I am not one of those artists that resents going out on the road. In fact I embrace it with a passion.  

Touring is a fantastic way to see and hear the big wide world.  

When I started my career I never imagined that music would become a way to experience new places, new people and have new adventures.  

Keeping in mind that my introduction to full time touring was with the already established Nylons (flying to shows rather than touring in a van, staying in nice hotels, performing in beautiful theatres etc) so the beginning of my road life was supported in every way possible. 

 However even during my early career, which included tuff rock n roll bars and seedier lounges across Canada I was already caught up in the romance of collecting crazy stories and adventures.  

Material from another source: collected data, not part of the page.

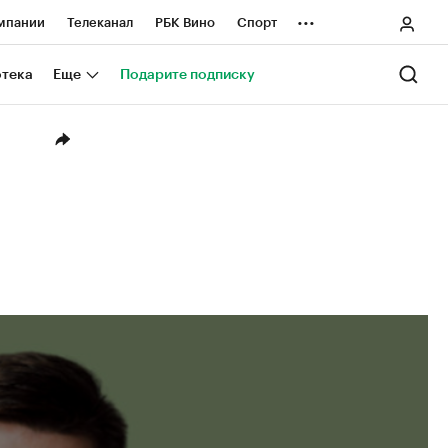
...
мпании
Телеканал
РБК Вино
Спорт
ные проекты
Город
Стиль
Крипто
отека
Еще
Подарите подписку
Спецпроекты СПб
ологии и медиа
Финансы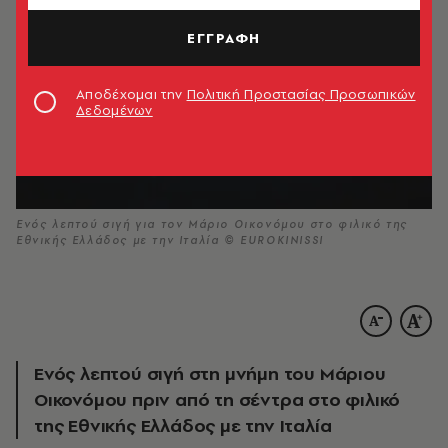
ΕΓΓΡΑΦΗ
Αποδέχομαι την
Πολιτική Προστασίας Προσωπικών
Δεδομένων
Ενός λεπτού σιγή για τον Μάριο Οικονόμου στο φιλικό της
Εθνικής Ελλάδος με την Ιταλία © EUROKINISSI
Ενός λεπτού σιγή στη μνήμη του Μάριου
Οικονόμου πριν από τη σέντρα στο φιλικό
της Εθνικής Ελλάδος με την Ιταλία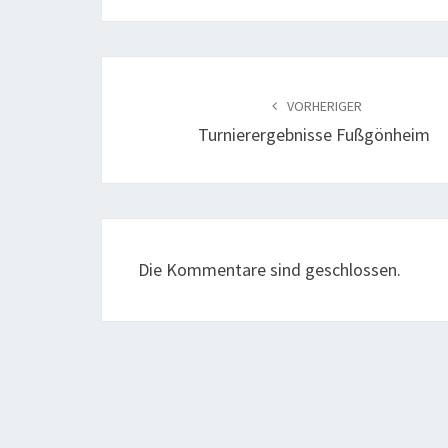
Beitragsnavigation
VORHERIGER
Turnierergebnisse Fußgönheim
Die Kommentare sind geschlossen.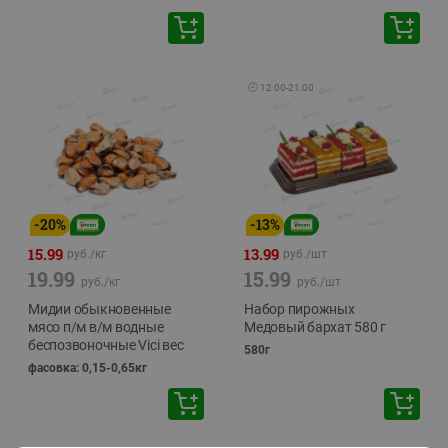
🕘
12:00
-
21:00
-
20
%
-
13
%
15.99
13.99
руб./
кг
руб./
шт
19.99
15.99
руб./
кг
руб./
шт
Мидии обыкновенные
Набор пирожных
мясо п/м в/м водные
Медовый бархат 580 г
беспозвоночные Vici вес
580г
фасовка: 0,15-0,65кг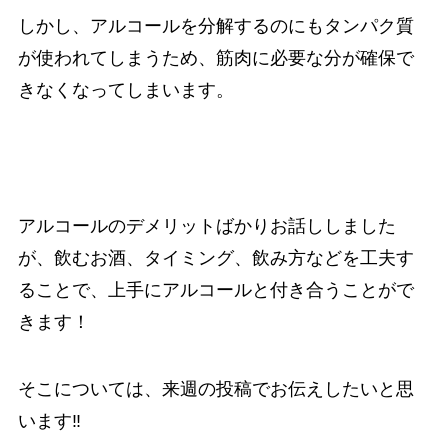
しかし、アルコールを分解するのにもタンパク質
が使われてしまうため、筋肉に必要な分が確保で
きなくなってしまいます。
アルコールのデメリットばかりお話ししました
が、飲むお酒、タイミング、飲み方などを工夫す
ることで、上手にアルコールと付き合うことがで
きます！
そこについては、来週の投稿でお伝えしたいと思
います‼️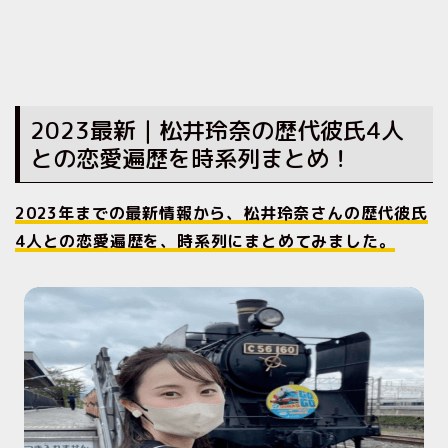
2023最新｜松井玲奈の歴代彼氏4人
との恋愛遍歴を時系列まとめ！
2023年までの最新情報から、松井玲奈さんの歴代彼氏
4人との恋愛遍歴を、時系列にまとめてみました。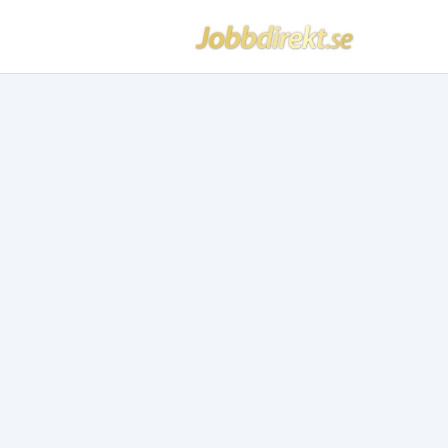
Jobbdirekt
Hoppa till innehåll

In fact the road became so romantic for me that for many years I made it a practice of driving back and forth from the east coast out to California, stopping to see friends along the way, but relishing the alone time away from the crowded cities where my head and heart could expand and explore. 

Perhaps thats the gift of being a songwriter, I see all of that road experience (or most of it) as grist for the creative mill.  Even at the start of my career I loved taking time to wander in each city  finding an old pier or a run down factory, or back alley's near downtown, looking for the lonely old guy to have a chat with etc. Writing notes in an ongoing journal through my wanderings (often turning up in lyrics for songs) I made a kind of loose map of North America in my head.   

Being able to travel and make music for audiences has almost always felt like a gift, an opportunity, a blessing. These busy days I find solace in a hotel room, a good book, a newspaper and a cafe and so often plan to arrive a day early and leave a day later than I need to.  

The road is a kind of home to me where my artist self feels most alive.